The son of an employee of the Bharat Sanchar Nigam Limited, Kumar has a busy schedule this year: the revised police constable exam, the Delhi sub-inspector exam and the SSC exam in October. The little time he has to himself, he spends idolizing his favorite cricketer – MS Dhoni. “He’s a small-town guy who made it big with his talent and his work. I want to do the same.”

Read more: Police recruitment papers leak: Delhi cop arrested for arranging a place for aspirants to read and solve papers

However, he wants to take time out and contest the Lok Sabha elections on May 7 because he believes political parties need to take the concerns of young people like him seriously.

“The competition is getting tougher every day and the questions are getting more complicated.
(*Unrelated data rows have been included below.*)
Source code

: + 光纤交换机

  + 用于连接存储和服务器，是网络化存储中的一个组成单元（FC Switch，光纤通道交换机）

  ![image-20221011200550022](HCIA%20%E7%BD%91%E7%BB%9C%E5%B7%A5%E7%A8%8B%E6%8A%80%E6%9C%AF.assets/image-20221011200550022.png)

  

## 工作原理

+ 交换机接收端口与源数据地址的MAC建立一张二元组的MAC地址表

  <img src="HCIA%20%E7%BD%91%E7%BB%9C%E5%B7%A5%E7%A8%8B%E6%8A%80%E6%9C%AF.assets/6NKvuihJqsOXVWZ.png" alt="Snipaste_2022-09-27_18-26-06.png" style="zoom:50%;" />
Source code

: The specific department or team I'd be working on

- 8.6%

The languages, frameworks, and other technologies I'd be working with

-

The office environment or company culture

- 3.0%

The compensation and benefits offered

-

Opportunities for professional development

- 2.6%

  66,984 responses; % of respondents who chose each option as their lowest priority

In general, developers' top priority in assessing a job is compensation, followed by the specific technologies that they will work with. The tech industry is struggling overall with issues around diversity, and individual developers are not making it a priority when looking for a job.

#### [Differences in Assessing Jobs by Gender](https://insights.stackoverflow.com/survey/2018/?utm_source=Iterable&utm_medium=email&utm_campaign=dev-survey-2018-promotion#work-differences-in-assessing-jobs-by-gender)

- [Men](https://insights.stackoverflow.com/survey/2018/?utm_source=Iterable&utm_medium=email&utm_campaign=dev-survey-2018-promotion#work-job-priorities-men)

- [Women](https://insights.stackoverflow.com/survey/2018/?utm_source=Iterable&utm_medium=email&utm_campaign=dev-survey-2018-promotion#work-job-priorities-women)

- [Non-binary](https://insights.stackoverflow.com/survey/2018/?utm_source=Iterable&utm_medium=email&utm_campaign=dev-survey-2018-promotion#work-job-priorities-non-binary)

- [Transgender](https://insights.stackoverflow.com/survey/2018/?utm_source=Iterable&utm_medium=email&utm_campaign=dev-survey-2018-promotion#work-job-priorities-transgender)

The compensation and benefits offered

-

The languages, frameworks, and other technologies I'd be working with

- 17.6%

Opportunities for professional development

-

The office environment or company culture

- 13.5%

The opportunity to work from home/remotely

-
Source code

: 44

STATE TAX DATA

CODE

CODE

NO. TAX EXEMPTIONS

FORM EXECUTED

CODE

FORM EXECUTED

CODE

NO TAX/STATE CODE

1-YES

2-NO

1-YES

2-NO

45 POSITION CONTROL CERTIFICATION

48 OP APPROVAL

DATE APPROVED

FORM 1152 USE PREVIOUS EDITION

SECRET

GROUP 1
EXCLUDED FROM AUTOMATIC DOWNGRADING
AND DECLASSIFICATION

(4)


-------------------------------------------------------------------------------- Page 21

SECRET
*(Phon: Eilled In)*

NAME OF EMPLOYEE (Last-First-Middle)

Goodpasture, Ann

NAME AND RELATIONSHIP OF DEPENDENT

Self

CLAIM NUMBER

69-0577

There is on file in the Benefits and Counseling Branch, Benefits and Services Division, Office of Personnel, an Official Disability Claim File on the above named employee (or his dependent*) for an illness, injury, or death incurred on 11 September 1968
With every exam canceled, another generation of aspirants join the queue and it becomes impossible to get included in the merit list. The political parties don’t seem to understand this,” he said.

He wants to vote for a party that takes strict action against syndicates that jeopardize the future of millions of people like him, introduces a transparent and strict system and punishes the guilty.

“Many of our seniors live in constant fear that they will become obsolete. What can we students do? We just feel like hamari mehnat mitti mein mil gayi (our hard work has turned into dust).”

But beyond the immediate, there is another reason that fuels his desire to vote – participation in a democratic system created by Babasaheb, whose teachings have guided his family for generations. “He taught us that education is the only lasting way to transform our lives,” Kumar said.

It's not an easy path. In Agra, where Kumar lives, caste bias may have retreated into the shadows, but it lurks beneath the surface, forever ready to bare its fangs. At school or at the coaching center, the young man is always wary of hostile reactions when his formerly friendly classmates and teachers find out about his caste background. “Their behavior changes completely. They start calling us quotawalas and try to suppress our voice, our identity,” he said.

Some of his exam preparations require the guidance of mentors, but many of them are steeped in dogma and hurl taunts at him, claiming he needs fewer marks to pass the exam. “They make us feel less. Does being in the quota mean we don’t work hard?” he asked.

Kumar's training has made his reactions astute – he is aware that restraint is a necessary tool in a caste-ridden society, that Dr. Ambedkar has worked for the upliftment of multiple communities, not just his own, and that the conditions that have given rise to caste discrimination continue to worsen, from the classroom to the boardroom. He knows that elections cannot change this, but politics and society will have to do it if they want to move forward.

“They want to demoralize us, but we have Dr. Ambedkar’s ideas to fight against them,” he said. “We will not take a step back.”